### WHAT YOU ARE ASKED TO DO
Please update these lines by replacing "Voir la fiche artisan" with "Consulter la fiche artisan" and leaving everything else unchanged.
··········
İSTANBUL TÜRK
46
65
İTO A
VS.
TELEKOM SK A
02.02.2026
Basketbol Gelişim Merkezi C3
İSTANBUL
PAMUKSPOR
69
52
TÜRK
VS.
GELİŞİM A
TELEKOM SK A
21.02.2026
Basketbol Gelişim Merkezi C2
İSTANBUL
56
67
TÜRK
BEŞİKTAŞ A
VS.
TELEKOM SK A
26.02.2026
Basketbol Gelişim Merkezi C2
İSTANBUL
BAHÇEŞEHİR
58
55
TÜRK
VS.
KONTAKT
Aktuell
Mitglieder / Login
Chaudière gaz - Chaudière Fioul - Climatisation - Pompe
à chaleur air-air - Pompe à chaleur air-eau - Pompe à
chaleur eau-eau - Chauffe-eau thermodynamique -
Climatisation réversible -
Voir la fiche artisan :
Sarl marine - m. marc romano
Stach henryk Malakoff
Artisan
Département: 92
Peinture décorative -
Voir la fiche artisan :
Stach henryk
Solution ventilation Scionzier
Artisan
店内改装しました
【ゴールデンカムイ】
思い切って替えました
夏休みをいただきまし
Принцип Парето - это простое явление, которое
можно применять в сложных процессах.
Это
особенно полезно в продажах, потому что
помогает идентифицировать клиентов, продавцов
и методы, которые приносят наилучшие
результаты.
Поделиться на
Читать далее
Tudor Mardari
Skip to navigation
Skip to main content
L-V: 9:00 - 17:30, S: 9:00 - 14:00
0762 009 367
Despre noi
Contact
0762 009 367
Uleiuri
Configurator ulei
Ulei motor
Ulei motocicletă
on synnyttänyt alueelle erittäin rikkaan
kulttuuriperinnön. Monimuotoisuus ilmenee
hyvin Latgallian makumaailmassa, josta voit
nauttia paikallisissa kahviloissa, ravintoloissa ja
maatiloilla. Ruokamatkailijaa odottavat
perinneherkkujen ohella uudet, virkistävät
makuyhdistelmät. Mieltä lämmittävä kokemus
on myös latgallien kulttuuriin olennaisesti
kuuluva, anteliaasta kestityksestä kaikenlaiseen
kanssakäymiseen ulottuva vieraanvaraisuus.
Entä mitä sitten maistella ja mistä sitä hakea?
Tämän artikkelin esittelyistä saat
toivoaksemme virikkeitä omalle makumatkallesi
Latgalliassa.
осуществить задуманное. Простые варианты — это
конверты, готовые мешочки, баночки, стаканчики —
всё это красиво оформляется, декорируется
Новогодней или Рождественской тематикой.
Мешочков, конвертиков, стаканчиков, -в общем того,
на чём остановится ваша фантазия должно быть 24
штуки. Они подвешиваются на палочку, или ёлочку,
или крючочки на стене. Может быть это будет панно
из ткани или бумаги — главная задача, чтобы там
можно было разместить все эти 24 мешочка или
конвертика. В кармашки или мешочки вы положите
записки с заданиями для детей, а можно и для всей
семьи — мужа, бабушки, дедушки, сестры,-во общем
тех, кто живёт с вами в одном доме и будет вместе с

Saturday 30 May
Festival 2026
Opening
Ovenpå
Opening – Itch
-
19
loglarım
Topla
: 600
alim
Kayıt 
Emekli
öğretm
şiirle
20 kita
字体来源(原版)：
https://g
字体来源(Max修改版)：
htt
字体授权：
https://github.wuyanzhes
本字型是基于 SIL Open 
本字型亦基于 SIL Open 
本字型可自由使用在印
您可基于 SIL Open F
··········
### ANSWER AREA
İSTANBUL TÜRK
46
65
İTO A
VS.
TELEKOM SK A
02.02.2026
Basketbol Gelişim Merkezi C3
İSTANBUL
PAMUKSPOR
69
52
TÜRK
VS.
GELİŞİM A
TELEKOM SK A
21.02.2026
Basketbol Gelişim Merkezi C2
İSTANBUL
56
67
TÜRK
BEŞİKTAŞ A
VS.
TELEKOM SK A
26.02.2026
Basketbol Gelişim Merkezi C2
İSTANBUL
BAHÇEŞEHİR
58
55
TÜRK
VS.
KONTAKT
Aktuell
Mitglieder / Login
Chaudière gaz - Chaudière Fioul - Climatisation - Pompe
à chaleur air-air - Pompe à chaleur air-eau - Pompe à
chaleur eau-eau - Chauffe-eau thermodynamique -
Climatisation réversible -
Consulter la fiche artisan :
Sarl marine - m. marc romano
Stach henryk Malakoff
Artisan
Département: 92
Peinture décorative -
Consulter la fiche artisan :
Stach henryk
Solution ventilation Scionzier
Artisan
店内改装しました
【ゴールデンカムイ】
思い切って替えました
夏休みをいただきまし
Принцип Парето - это простое явление, которое
можно применять в сложных процессах.
Это
особенно полезно в продажах, потому что
помогает идентифицировать клиентов, продавцов
и методы, которые приносят наилучшие
результаты.
Поделиться на
Читать далее
Tudor Mardari
Skip to navigation
Skip to main content
L-V: 9:00 - 17:30, S: 9:00 - 14:00
0762 009 367
Despre noi
Contact
0762 009 367
Uleiuri
Configurator ulei
Ulei motor
Ulei motocicletă
on synnyttänyt alueelle erittäin rikkaan
kulttuuriperinnön. Monimuotoisuus ilmenee
hyvin Latgallian makumaailmassa, josta voit
nauttia paikallisissa kahviloissa, ravintoloissa ja
maatiloilla. Ruokamatkailijaa odottavat
perinneherkkujen ohella uudet, virkistävät
makuyhdistelmät. Mieltä lämmittävä kokemus
on myös latgallien kulttuuriin olennaisesti
kuuluva, anteliaasta kestityksestä kaikenlaiseen
kanssakäymiseen ulottuva vieraanvaraisuus.
Entä mitä sitten maistella ja mistä sitä hakea?
Tämän artikkelin esittelyistä saat
toivoaksemme virikkeitä omalle makumatkallesi
Latgalliassa.
осуществить задуманное. Простые варианты — это
конверты, готовые мешочки, баночки, стаканчики —
всё это красиво оформляется, декорируется
Новогодней или Рождественской тематикой.
Мешочков, конвертиков, стаканчиков, -в общем того,
на чём остановится ваша фантазия должно быть 24
штуки. Они подвешиваются на палочку, или ёлочку,
или крючочки на стене. Может быть это будет панно
из ткани или бумаги — главная задача, чтобы там
можно было разместить все эти 24 мешочка или
конвертика. В кармашки или мешочки вы положите
записки с заданиями для детей, а можно и для всей
семьи — мужа, бабушки, дедушки, сестры,-во общем
тех, кто живёт с вами в одном доме и будет вместе с

Saturday 30 May
Festival 2026
Opening
Ovenpå
Opening – Itch
-
19
loglarım
Topla
: 600
alim
Kayıt 
Emekli
öğretm
şiirle
20 kita
字体来源(原版)：
https://g
字体来源(Max修改版)：
htt
字体授权：
https://github.wuyanzhes
本字型是基于 SIL Open 
本字型亦基于 SIL Open 
本字型可自由使用在印
您可基于 SIL Open F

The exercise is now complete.